(Chart interpretation exercises)
========================================

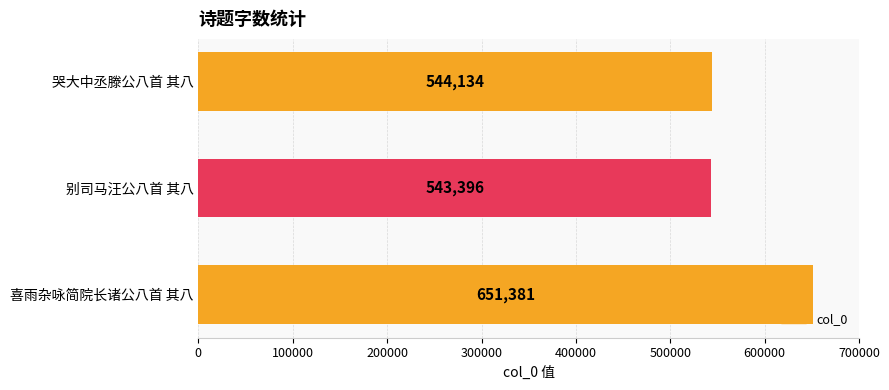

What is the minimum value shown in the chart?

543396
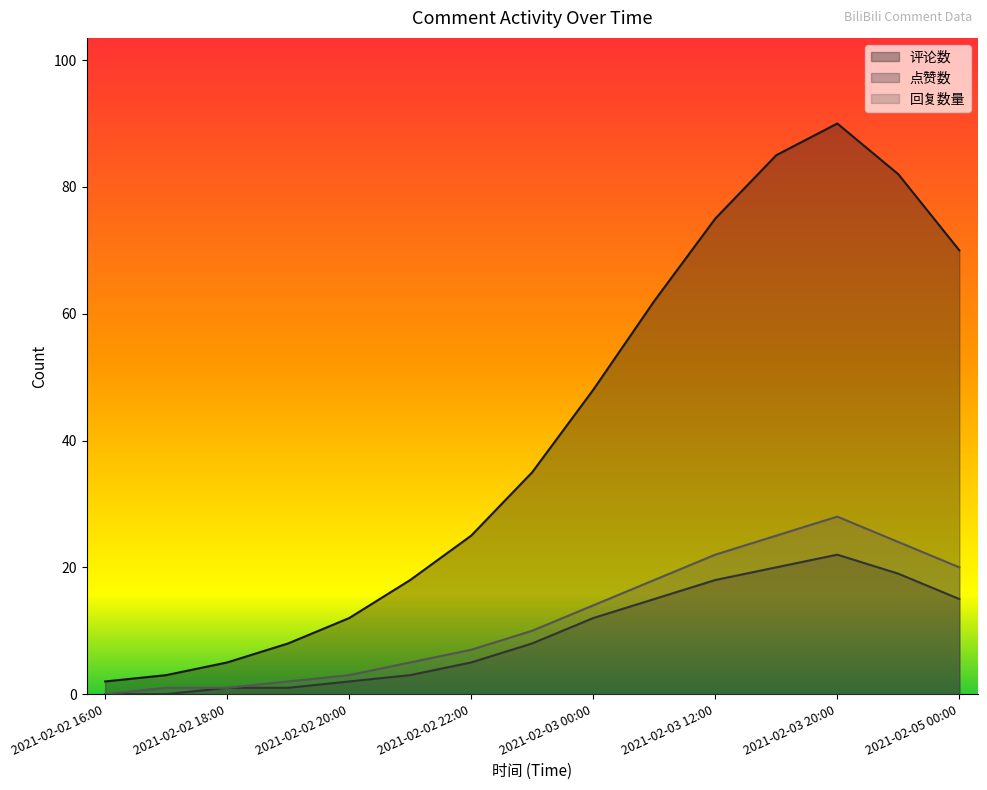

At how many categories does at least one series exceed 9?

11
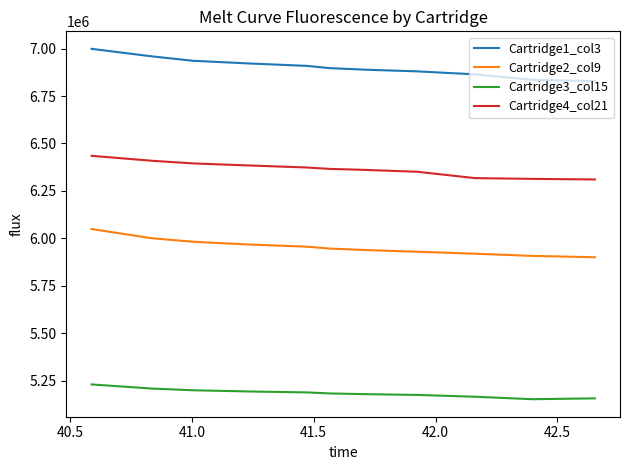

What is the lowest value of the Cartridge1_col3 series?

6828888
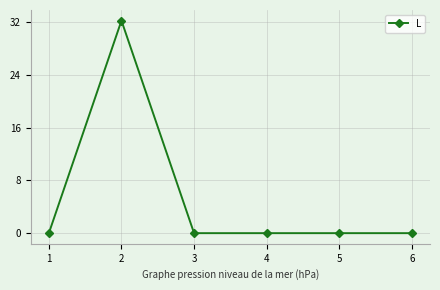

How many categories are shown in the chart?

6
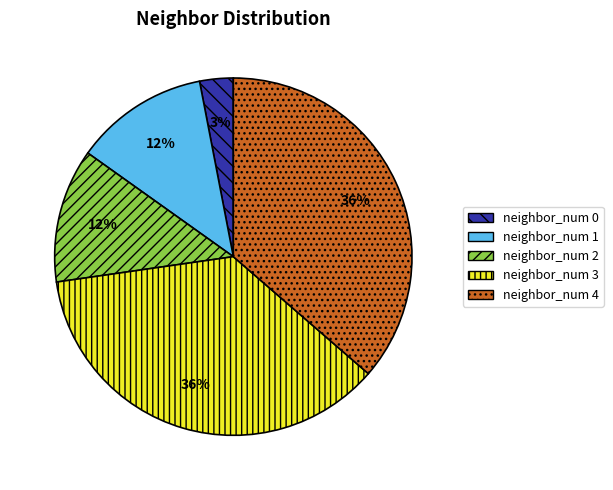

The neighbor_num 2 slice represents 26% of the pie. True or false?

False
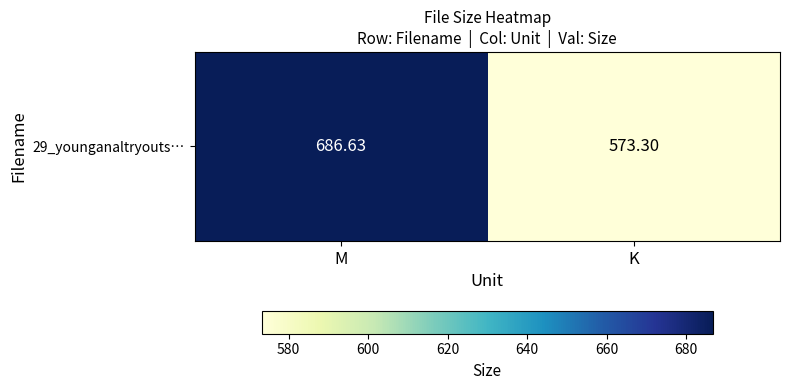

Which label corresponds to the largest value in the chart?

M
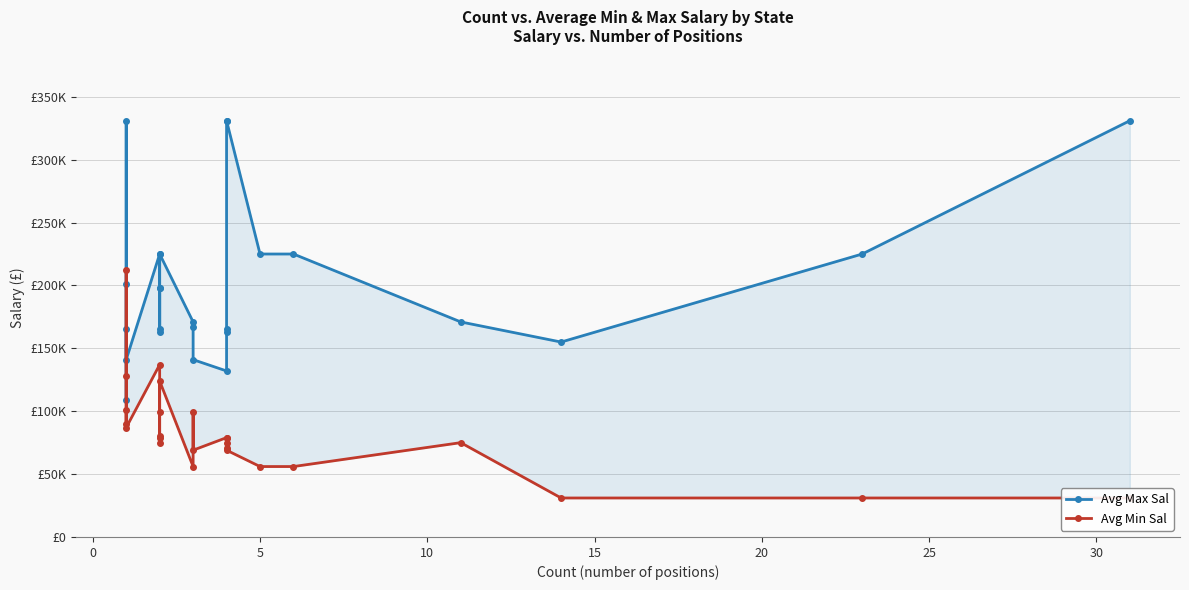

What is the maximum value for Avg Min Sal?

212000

========================================

> EXERCISE REQUIREMENTS
Output the text of the records above as a JSON list of strings, with one string per line. Skip blank lines and the picture lines.

> YOUR RESPONSE
[
  "What is the minimum value shown in the chart?",
  "543396",
  "At how many categories does at least one series exceed 9?",
  "11",
  "What is the lowest value of the Cartridge1_col3 series?",
  "6828888",
  "How many categories are shown in the chart?",
  "6",
  "The neighbor_num 2 slice represents 26% of the pie. True or false?",
  "False",
  "Which label corresponds to the largest value in the chart?",
  "M",
  "What is the maximum value for Avg Min Sal?",
  "212000"
]